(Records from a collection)
BEGIN

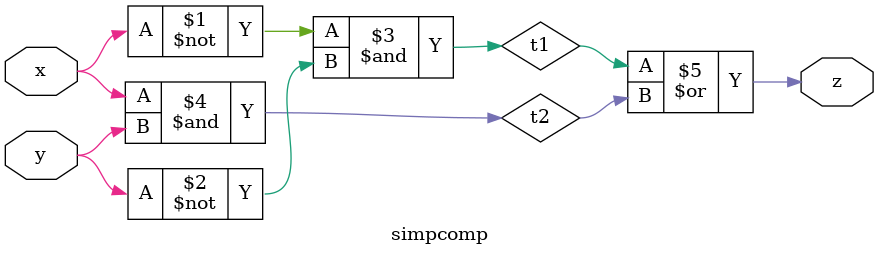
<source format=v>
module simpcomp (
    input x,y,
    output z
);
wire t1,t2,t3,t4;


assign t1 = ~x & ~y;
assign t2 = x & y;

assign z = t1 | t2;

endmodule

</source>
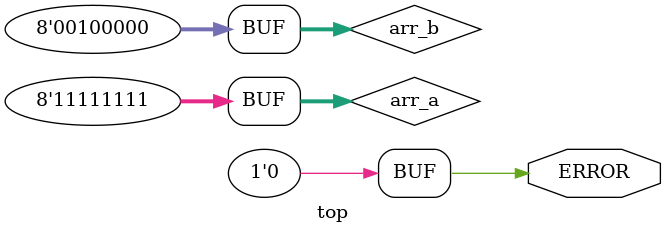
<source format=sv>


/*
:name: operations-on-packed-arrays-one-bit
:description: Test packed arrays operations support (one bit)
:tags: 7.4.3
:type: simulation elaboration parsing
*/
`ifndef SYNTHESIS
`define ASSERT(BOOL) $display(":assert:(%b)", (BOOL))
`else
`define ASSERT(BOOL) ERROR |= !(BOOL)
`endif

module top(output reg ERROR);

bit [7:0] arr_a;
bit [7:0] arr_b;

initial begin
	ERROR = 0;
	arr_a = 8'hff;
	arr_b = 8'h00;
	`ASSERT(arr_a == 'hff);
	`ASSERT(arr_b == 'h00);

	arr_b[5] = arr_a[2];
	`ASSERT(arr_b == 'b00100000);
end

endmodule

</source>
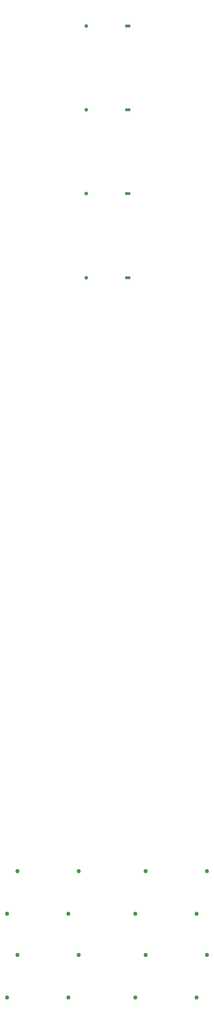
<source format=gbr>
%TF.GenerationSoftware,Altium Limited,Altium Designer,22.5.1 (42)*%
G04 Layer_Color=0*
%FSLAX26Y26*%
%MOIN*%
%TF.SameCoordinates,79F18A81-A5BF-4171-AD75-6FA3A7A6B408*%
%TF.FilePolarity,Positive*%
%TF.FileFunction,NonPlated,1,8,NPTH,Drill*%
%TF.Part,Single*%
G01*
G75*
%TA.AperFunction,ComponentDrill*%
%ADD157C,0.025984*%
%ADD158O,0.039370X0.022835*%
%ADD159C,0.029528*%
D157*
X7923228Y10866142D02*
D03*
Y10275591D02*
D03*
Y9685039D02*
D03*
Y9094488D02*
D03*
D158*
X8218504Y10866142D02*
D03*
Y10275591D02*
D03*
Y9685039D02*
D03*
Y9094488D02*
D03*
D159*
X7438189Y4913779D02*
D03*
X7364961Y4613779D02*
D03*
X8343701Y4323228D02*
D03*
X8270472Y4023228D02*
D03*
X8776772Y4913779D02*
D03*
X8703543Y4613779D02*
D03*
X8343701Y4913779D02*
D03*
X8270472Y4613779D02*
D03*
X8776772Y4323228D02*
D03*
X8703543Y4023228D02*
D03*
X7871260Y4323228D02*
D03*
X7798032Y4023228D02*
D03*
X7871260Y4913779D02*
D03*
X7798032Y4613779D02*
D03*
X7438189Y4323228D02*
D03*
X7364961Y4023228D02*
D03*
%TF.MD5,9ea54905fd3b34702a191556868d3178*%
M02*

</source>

END

## PROBLEM DETAILS
Skip every picture and return the lines above from the top through the one that contains "X7871260Y4913779D02*".

## OUTPUT FOR THIS TASK
<source format=v>
module simpcomp (
    input x,y,
    output z
);
wire t1,t2,t3,t4;


assign t1 = ~x & ~y;
assign t2 = x & y;

assign z = t1 | t2;

endmodule

</source>
<source format=sv>


/*
:name: operations-on-packed-arrays-one-bit
:description: Test packed arrays operations support (one bit)
:tags: 7.4.3
:type: simulation elaboration parsing
*/
`ifndef SYNTHESIS
`define ASSERT(BOOL) $display(":assert:(%b)", (BOOL))
`else
`define ASSERT(BOOL) ERROR |= !(BOOL)
`endif

module top(output reg ERROR);

bit [7:0] arr_a;
bit [7:0] arr_b;

initial begin
	ERROR = 0;
	arr_a = 8'hff;
	arr_b = 8'h00;
	`ASSERT(arr_a == 'hff);
	`ASSERT(arr_b == 'h00);

	arr_b[5] = arr_a[2];
	`ASSERT(arr_b == 'b00100000);
end

endmodule

</source>
<source format=gbr>
%TF.GenerationSoftware,Altium Limited,Altium Designer,22.5.1 (42)*%
G04 Layer_Color=0*
%FSLAX26Y26*%
%MOIN*%
%TF.SameCoordinates,79F18A81-A5BF-4171-AD75-6FA3A7A6B408*%
%TF.FilePolarity,Positive*%
%TF.FileFunction,NonPlated,1,8,NPTH,Drill*%
%TF.Part,Single*%
G01*
G75*
%TA.AperFunction,ComponentDrill*%
%ADD157C,0.025984*%
%ADD158O,0.039370X0.022835*%
%ADD159C,0.029528*%
D157*
X7923228Y10866142D02*
D03*
Y10275591D02*
D03*
Y9685039D02*
D03*
Y9094488D02*
D03*
D158*
X8218504Y10866142D02*
D03*
Y10275591D02*
D03*
Y9685039D02*
D03*
Y9094488D02*
D03*
D159*
X7438189Y4913779D02*
D03*
X7364961Y4613779D02*
D03*
X8343701Y4323228D02*
D03*
X8270472Y4023228D02*
D03*
X8776772Y4913779D02*
D03*
X8703543Y4613779D02*
D03*
X8343701Y4913779D02*
D03*
X8270472Y4613779D02*
D03*
X8776772Y4323228D02*
D03*
X8703543Y4023228D02*
D03*
X7871260Y4323228D02*
D03*
X7798032Y4023228D02*
D03*
X7871260Y4913779D02*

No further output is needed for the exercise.